:: Material for the task

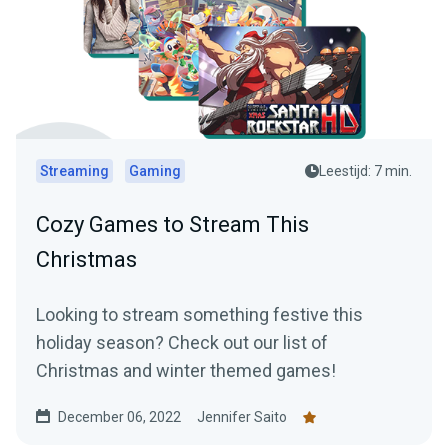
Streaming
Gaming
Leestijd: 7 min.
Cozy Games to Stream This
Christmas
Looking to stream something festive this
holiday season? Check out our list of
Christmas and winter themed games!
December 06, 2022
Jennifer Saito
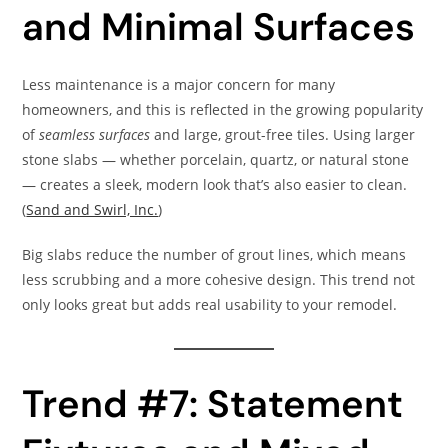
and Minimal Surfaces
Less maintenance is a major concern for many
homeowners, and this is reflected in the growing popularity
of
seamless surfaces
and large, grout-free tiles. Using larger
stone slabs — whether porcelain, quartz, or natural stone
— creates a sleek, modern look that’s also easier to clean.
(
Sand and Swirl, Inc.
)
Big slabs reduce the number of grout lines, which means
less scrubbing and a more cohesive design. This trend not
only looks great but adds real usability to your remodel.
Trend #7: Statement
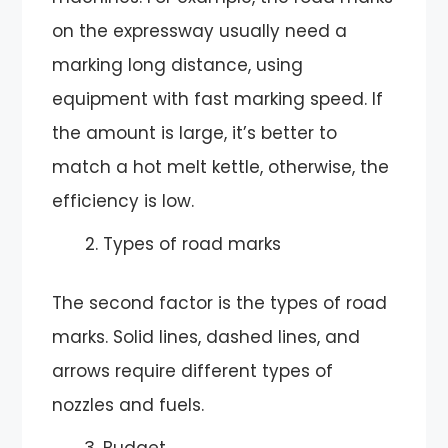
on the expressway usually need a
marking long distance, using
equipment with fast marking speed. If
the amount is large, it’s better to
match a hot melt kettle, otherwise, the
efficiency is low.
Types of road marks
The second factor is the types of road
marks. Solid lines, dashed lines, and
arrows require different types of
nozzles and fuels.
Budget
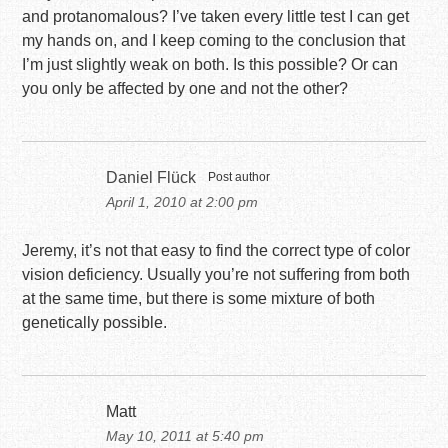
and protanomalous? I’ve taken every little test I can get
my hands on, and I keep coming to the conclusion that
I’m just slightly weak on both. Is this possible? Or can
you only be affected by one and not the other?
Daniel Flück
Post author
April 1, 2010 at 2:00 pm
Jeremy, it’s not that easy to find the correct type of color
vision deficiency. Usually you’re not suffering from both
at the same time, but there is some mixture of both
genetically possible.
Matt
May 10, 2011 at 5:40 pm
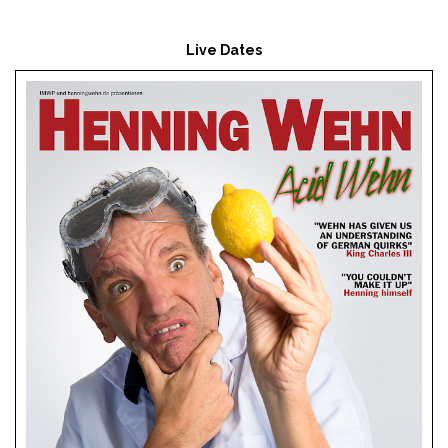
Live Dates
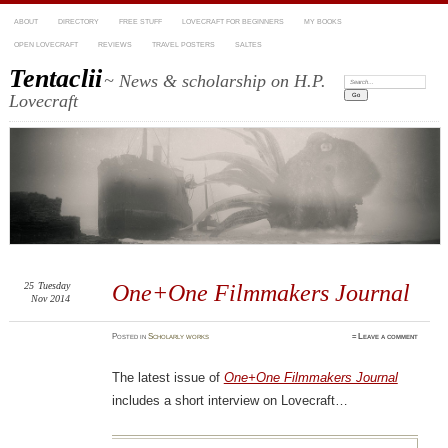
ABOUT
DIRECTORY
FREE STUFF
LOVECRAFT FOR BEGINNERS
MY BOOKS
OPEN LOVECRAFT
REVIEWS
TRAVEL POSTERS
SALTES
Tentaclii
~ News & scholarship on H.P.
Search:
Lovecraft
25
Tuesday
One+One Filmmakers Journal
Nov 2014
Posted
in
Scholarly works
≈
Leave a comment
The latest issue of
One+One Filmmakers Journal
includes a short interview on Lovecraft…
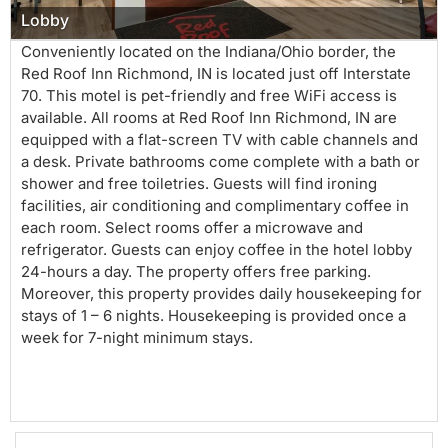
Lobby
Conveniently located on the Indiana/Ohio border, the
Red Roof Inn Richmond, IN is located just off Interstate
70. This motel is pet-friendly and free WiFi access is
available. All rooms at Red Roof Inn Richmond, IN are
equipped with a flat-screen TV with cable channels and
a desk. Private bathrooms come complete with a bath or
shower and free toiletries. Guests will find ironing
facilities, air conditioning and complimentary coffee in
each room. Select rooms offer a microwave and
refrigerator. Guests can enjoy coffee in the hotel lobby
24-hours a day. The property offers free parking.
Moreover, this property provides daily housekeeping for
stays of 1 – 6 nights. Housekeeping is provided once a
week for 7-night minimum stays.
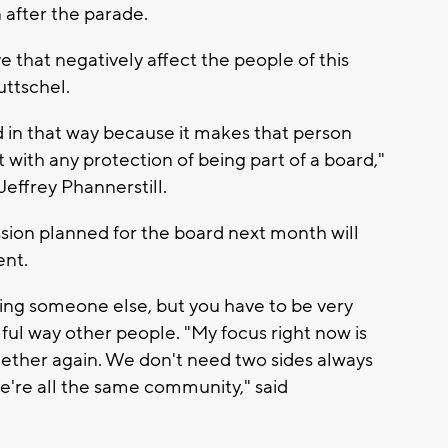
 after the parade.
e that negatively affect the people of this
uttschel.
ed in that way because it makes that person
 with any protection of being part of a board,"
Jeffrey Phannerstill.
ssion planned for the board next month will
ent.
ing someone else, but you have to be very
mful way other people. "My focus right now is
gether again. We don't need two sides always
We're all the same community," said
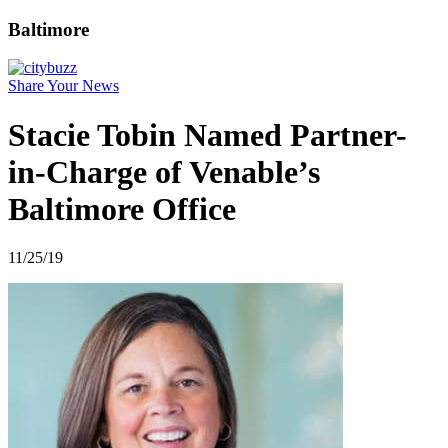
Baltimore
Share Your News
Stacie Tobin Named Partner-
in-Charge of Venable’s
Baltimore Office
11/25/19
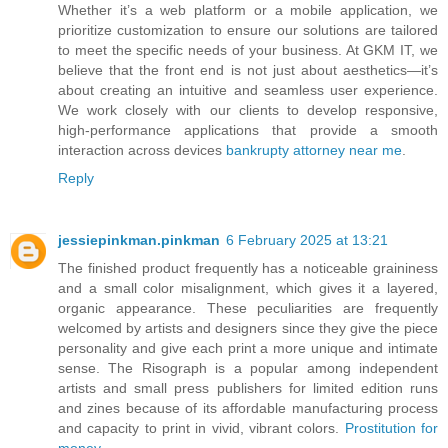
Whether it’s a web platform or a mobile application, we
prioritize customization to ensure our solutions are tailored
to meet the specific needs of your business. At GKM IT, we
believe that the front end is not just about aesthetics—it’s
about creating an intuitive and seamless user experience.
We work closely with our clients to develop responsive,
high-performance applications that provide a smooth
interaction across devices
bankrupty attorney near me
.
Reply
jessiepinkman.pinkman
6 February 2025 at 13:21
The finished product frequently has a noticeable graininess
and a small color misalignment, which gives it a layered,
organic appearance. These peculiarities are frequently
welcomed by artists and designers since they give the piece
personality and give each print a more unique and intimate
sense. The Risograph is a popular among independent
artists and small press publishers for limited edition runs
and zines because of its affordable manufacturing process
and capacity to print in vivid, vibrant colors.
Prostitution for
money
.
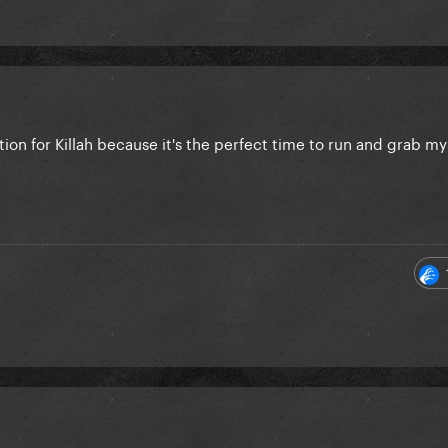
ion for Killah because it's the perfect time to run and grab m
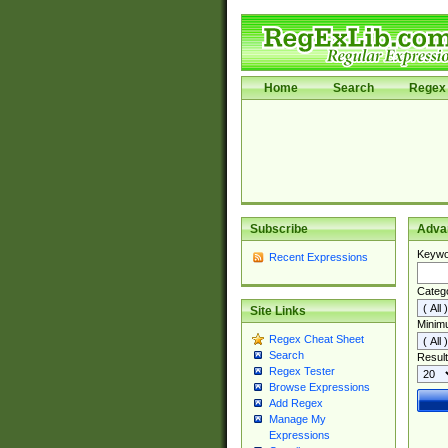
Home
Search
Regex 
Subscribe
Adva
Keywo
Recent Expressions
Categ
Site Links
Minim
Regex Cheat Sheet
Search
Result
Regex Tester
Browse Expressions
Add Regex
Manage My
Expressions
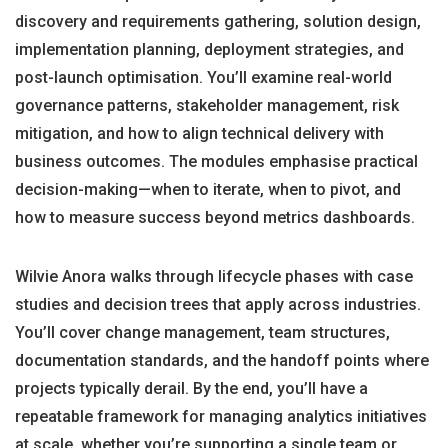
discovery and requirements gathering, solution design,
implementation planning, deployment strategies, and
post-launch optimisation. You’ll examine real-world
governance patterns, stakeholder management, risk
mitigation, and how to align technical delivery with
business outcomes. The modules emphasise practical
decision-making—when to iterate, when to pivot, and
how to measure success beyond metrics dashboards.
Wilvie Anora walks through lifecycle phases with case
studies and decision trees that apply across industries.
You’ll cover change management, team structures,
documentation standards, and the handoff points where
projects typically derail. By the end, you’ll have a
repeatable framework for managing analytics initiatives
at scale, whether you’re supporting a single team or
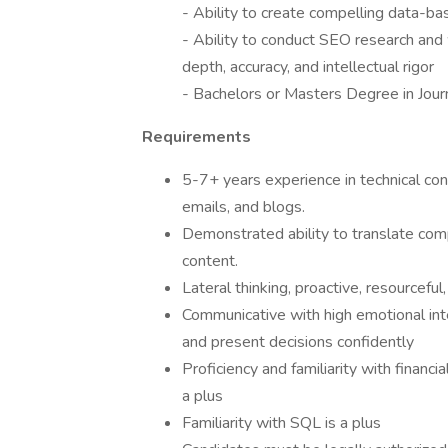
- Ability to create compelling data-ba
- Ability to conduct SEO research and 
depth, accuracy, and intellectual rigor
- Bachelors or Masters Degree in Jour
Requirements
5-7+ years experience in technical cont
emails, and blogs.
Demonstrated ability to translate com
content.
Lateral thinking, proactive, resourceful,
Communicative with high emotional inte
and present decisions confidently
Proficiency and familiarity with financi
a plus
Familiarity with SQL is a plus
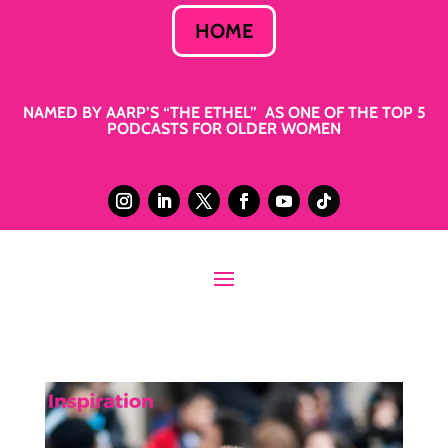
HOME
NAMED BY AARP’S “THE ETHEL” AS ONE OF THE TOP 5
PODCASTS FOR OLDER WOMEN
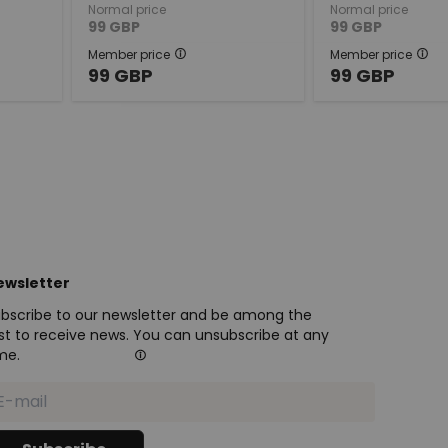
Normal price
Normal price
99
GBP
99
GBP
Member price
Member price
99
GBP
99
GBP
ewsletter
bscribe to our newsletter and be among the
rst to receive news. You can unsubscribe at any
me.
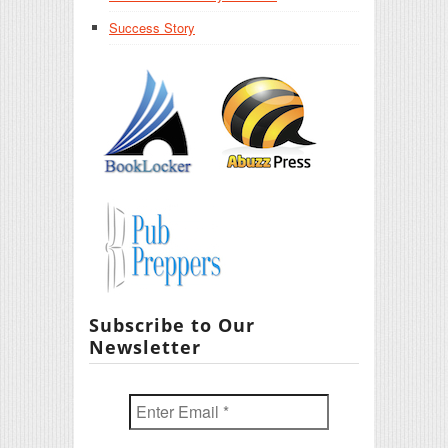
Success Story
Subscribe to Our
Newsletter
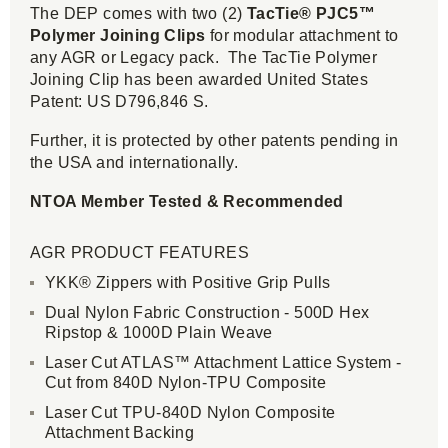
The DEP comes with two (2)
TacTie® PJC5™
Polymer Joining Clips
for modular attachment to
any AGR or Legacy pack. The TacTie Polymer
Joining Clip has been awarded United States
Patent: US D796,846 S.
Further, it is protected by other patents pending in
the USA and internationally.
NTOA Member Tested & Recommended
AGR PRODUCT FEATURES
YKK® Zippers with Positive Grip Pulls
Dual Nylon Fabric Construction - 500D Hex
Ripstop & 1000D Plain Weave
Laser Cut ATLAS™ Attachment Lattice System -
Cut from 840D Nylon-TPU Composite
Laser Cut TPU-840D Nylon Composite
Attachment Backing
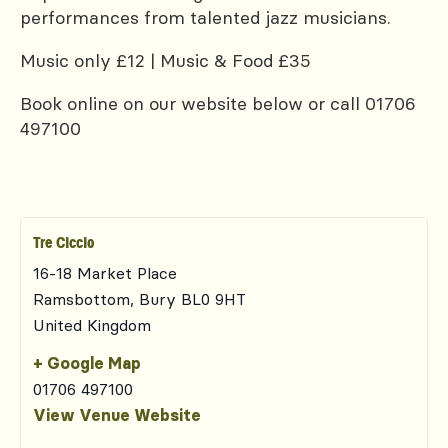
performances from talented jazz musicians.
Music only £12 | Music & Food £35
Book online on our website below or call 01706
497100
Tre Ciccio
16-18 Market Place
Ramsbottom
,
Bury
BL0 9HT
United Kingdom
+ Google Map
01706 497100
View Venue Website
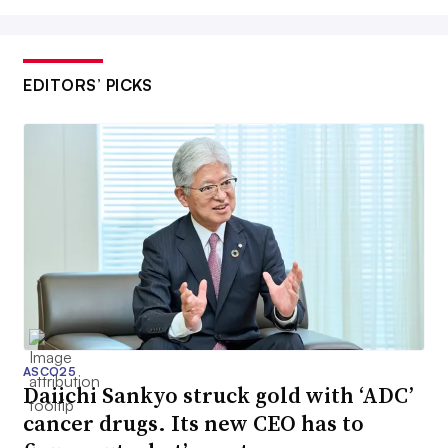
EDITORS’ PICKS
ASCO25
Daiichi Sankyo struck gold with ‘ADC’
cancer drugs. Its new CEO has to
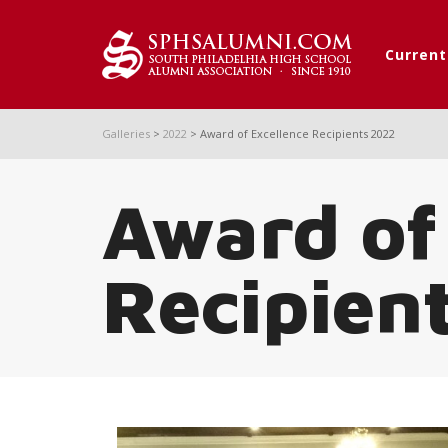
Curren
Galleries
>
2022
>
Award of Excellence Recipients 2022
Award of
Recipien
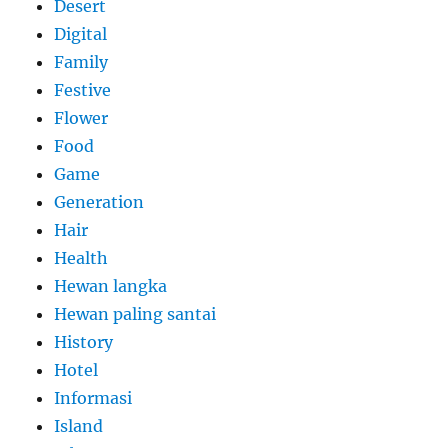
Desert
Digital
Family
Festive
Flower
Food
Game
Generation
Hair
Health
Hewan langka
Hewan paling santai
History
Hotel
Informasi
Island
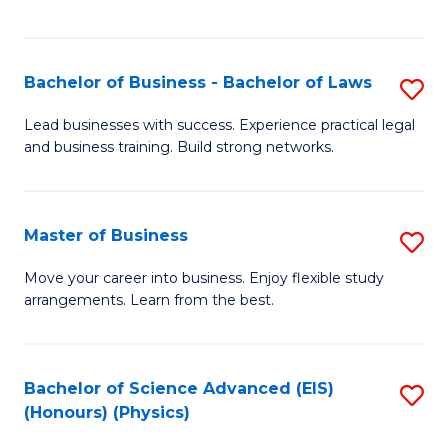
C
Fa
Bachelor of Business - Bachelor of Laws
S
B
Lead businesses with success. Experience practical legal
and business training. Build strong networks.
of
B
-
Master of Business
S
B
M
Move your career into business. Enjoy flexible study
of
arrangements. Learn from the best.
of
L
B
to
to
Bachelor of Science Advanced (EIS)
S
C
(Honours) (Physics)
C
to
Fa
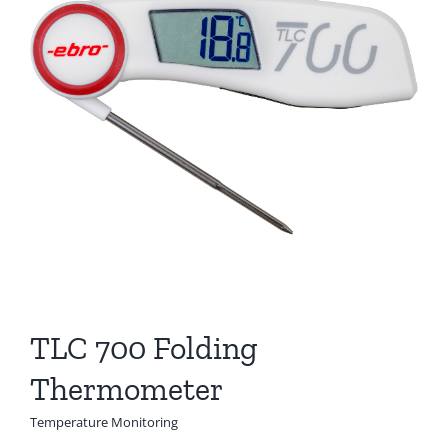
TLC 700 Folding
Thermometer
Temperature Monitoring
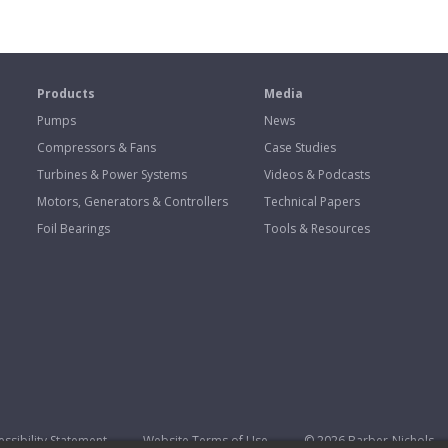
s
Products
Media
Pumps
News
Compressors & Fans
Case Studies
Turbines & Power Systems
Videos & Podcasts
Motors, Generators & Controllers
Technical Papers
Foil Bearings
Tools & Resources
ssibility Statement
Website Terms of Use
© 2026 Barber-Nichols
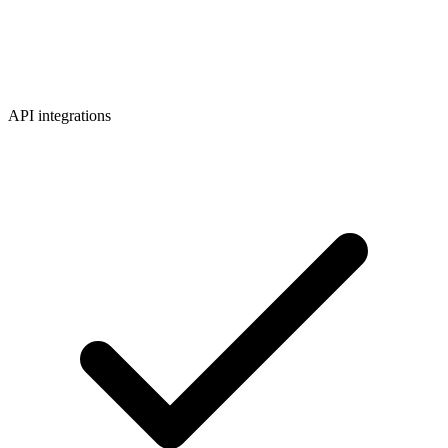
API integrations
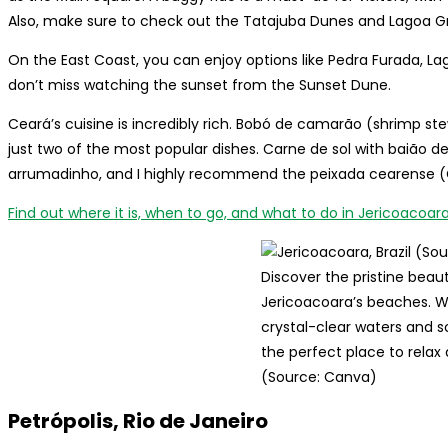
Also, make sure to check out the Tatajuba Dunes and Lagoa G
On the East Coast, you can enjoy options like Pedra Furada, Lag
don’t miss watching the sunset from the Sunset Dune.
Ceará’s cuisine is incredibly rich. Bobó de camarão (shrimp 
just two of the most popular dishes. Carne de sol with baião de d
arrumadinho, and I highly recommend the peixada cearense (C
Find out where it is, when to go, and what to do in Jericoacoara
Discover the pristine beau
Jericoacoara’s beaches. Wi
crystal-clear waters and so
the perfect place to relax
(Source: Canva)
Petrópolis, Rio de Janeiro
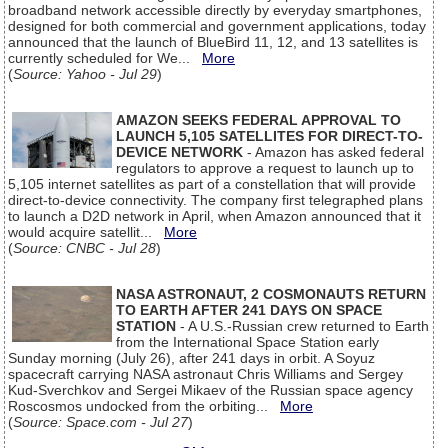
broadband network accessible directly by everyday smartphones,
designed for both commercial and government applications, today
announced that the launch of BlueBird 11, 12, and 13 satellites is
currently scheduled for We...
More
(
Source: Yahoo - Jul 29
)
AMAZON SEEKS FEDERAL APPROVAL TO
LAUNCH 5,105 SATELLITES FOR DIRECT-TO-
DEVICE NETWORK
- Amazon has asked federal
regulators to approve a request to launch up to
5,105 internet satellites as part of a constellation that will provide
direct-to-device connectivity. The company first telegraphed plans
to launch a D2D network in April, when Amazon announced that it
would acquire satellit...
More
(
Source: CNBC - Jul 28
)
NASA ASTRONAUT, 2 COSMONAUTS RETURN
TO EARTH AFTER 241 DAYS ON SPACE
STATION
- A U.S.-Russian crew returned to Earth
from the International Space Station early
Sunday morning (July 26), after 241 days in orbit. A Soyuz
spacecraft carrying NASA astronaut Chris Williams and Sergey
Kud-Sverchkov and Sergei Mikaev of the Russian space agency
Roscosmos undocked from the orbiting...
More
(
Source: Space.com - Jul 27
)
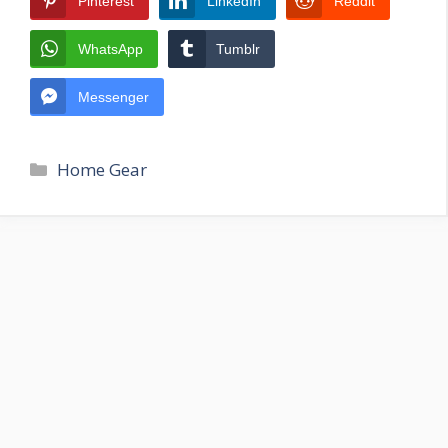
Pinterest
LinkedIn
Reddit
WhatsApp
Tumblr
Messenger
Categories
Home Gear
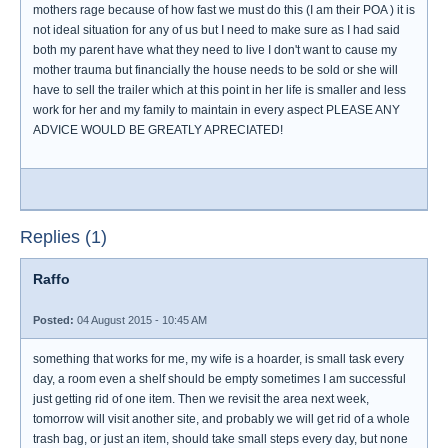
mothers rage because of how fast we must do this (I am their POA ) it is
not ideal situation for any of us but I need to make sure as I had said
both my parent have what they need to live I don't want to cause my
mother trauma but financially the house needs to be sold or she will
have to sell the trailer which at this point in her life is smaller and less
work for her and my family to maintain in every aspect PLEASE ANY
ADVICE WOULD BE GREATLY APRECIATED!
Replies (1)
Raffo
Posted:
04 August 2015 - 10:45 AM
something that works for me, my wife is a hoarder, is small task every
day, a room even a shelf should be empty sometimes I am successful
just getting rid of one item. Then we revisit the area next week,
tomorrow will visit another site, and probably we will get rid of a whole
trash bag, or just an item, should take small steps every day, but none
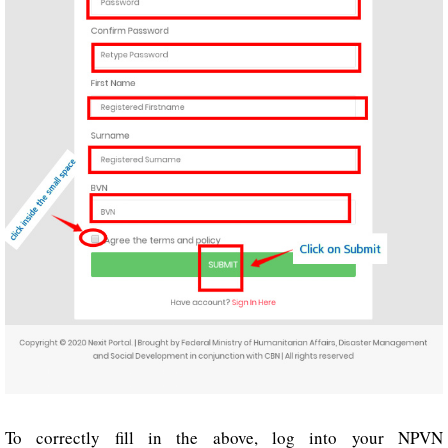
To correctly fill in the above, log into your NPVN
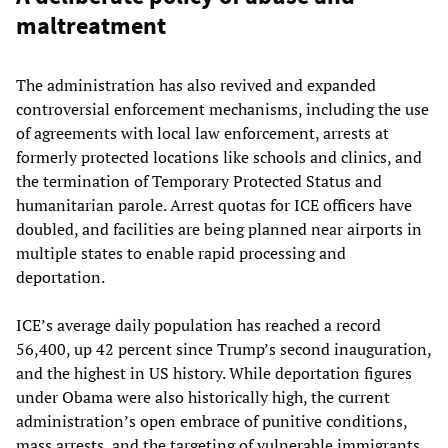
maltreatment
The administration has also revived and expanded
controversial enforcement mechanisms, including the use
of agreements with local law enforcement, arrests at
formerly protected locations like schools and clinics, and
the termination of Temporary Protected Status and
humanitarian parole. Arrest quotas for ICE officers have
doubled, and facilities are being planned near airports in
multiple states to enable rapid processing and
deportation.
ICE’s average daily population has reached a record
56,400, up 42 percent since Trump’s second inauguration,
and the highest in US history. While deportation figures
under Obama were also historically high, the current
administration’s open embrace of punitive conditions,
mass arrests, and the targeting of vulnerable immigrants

::::

Copy the lines of the saved entries above from the line with "API integrations" to the line with "Petrópolis, Rio de Janeiro", including both ends. Leave the pictures out of your answer.

* **Solution for this task**:
API integrations
Also, make sure to check out the Tatajuba Dunes and Lagoa G
On the East Coast, you can enjoy options like Pedra Furada, Lag
don’t miss watching the sunset from the Sunset Dune.
Ceará’s cuisine is incredibly rich. Bobó de camarão (shrimp 
just two of the most popular dishes. Carne de sol with baião de d
arrumadinho, and I highly recommend the peixada cearense (C
Find out where it is, when to go, and what to do in Jericoacoara
Discover the pristine beau
Jericoacoara’s beaches. Wi
crystal-clear waters and so
the perfect place to relax
(Source: Canva)
Petrópolis, Rio de Janeiro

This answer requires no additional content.